START RAW DATA
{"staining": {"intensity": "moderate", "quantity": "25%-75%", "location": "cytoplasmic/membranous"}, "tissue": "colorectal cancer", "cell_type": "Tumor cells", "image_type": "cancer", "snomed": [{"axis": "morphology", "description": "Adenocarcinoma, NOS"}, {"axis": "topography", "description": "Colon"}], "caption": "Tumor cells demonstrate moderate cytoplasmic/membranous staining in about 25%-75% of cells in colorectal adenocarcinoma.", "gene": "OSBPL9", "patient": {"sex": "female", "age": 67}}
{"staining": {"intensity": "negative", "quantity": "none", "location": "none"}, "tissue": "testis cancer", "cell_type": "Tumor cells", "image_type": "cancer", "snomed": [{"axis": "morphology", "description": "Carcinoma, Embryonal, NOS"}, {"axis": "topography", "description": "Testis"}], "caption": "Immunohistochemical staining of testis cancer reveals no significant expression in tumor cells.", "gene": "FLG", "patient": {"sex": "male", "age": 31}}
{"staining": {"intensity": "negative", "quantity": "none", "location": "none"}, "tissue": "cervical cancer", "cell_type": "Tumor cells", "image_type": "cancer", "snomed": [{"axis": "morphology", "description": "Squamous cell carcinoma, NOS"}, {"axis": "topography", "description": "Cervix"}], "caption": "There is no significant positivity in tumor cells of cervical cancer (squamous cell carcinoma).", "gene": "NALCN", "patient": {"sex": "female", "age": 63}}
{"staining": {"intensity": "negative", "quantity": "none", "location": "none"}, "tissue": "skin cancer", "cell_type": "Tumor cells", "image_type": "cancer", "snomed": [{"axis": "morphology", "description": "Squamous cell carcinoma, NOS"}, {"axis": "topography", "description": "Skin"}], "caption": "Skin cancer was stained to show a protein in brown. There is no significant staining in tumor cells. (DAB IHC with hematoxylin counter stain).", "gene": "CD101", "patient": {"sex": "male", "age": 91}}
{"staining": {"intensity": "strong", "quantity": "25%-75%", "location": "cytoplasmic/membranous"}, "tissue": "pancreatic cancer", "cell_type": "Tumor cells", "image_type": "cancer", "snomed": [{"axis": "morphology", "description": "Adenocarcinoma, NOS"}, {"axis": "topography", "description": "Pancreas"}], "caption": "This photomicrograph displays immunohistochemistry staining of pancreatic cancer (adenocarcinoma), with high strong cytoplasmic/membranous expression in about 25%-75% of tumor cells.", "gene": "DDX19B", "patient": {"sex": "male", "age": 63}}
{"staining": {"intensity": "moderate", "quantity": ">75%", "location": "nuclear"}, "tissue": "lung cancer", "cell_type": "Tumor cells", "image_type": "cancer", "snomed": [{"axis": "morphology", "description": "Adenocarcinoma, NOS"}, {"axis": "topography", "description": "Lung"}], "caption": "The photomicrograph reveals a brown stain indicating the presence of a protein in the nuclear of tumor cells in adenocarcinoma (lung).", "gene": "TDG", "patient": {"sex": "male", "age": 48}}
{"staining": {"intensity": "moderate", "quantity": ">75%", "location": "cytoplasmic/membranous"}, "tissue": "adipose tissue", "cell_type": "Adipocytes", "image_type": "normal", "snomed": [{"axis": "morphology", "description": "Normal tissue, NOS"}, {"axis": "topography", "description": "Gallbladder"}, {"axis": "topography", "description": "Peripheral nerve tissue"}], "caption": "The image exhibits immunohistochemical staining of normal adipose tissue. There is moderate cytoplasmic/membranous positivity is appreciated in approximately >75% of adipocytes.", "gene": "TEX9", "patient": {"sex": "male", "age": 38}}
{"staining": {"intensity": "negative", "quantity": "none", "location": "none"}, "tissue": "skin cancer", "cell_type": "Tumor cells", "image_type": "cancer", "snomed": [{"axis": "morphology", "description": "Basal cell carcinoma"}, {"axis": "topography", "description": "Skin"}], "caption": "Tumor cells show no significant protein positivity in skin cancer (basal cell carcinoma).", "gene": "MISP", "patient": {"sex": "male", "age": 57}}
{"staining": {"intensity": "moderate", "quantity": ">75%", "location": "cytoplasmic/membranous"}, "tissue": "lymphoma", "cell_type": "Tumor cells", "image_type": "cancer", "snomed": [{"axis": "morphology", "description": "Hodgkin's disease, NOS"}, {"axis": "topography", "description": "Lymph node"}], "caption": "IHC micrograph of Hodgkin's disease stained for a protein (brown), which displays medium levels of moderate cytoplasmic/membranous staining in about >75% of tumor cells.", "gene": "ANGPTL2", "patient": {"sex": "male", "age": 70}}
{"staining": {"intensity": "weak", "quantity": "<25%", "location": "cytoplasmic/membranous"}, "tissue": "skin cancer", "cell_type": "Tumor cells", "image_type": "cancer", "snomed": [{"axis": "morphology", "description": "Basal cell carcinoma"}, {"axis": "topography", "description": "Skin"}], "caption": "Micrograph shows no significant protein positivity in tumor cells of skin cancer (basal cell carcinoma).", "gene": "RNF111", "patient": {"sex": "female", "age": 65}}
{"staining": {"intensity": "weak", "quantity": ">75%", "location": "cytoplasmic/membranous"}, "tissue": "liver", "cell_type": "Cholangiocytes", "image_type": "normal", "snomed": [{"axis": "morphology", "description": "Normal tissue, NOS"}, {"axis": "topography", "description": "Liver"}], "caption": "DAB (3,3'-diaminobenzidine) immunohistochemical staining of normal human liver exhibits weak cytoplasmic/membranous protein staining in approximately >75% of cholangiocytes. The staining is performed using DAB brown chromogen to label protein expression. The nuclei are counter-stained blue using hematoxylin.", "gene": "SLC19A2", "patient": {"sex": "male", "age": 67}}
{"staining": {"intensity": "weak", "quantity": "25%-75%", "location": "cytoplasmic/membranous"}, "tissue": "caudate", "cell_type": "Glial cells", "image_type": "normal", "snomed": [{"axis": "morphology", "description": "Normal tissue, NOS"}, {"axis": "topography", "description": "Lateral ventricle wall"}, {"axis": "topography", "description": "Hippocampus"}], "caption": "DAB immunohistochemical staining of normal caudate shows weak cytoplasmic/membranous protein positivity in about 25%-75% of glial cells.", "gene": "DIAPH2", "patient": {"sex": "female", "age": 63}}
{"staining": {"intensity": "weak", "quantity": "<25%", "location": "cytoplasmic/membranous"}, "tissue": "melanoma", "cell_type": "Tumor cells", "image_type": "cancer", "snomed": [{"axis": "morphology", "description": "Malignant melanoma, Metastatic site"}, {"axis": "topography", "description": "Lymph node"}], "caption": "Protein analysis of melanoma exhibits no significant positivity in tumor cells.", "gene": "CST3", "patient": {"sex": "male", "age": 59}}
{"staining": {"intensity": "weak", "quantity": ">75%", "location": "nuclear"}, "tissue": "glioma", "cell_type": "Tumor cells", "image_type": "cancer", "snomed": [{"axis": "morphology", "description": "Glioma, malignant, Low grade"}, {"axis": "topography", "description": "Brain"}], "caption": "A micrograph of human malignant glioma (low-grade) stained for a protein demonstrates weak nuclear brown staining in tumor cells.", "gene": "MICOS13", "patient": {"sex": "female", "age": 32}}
END RAW DATA
TASK PROMPT: The range runs from the line above containing "photomicrograph reveals a" to the line containing "micrograph of Hodgkin's", inclusive. Restate those lines word for word and no others.

COMPLETED EXERCISE:
{"staining": {"intensity": "moderate", "quantity": ">75%", "location": "nuclear"}, "tissue": "lung cancer", "cell_type": "Tumor cells", "image_type": "cancer", "snomed": [{"axis": "morphology", "description": "Adenocarcinoma, NOS"}, {"axis": "topography", "description": "Lung"}], "caption": "The photomicrograph reveals a brown stain indicating the presence of a protein in the nuclear of tumor cells in adenocarcinoma (lung).", "gene": "TDG", "patient": {"sex": "male", "age": 48}}
{"staining": {"intensity": "moderate", "quantity": ">75%", "location": "cytoplasmic/membranous"}, "tissue": "adipose tissue", "cell_type": "Adipocytes", "image_type": "normal", "snomed": [{"axis": "morphology", "description": "Normal tissue, NOS"}, {"axis": "topography", "description": "Gallbladder"}, {"axis": "topography", "description": "Peripheral nerve tissue"}], "caption": "The image exhibits immunohistochemical staining of normal adipose tissue. There is moderate cytoplasmic/membranous positivity is appreciated in approximately >75% of adipocytes.", "gene": "TEX9", "patient": {"sex": "male", "age": 38}}
{"staining": {"intensity": "negative", "quantity": "none", "location": "none"}, "tissue": "skin cancer", "cell_type": "Tumor cells", "image_type": "cancer", "snomed": [{"axis": "morphology", "description": "Basal cell carcinoma"}, {"axis": "topography", "description": "Skin"}], "caption": "Tumor cells show no significant protein positivity in skin cancer (basal cell carcinoma).", "gene": "MISP", "patient": {"sex": "male", "age": 57}}
{"staining": {"intensity": "moderate", "quantity": ">75%", "location": "cytoplasmic/membranous"}, "tissue": "lymphoma", "cell_type": "Tumor cells", "image_type": "cancer", "snomed": [{"axis": "morphology", "description": "Hodgkin's disease, NOS"}, {"axis": "topography", "description": "Lymph node"}], "caption": "IHC micrograph of Hodgkin's disease stained for a protein (brown), which displays medium levels of moderate cytoplasmic/membranous staining in about >75% of tumor cells.", "gene": "ANGPTL2", "patient": {"sex": "male", "age": 70}}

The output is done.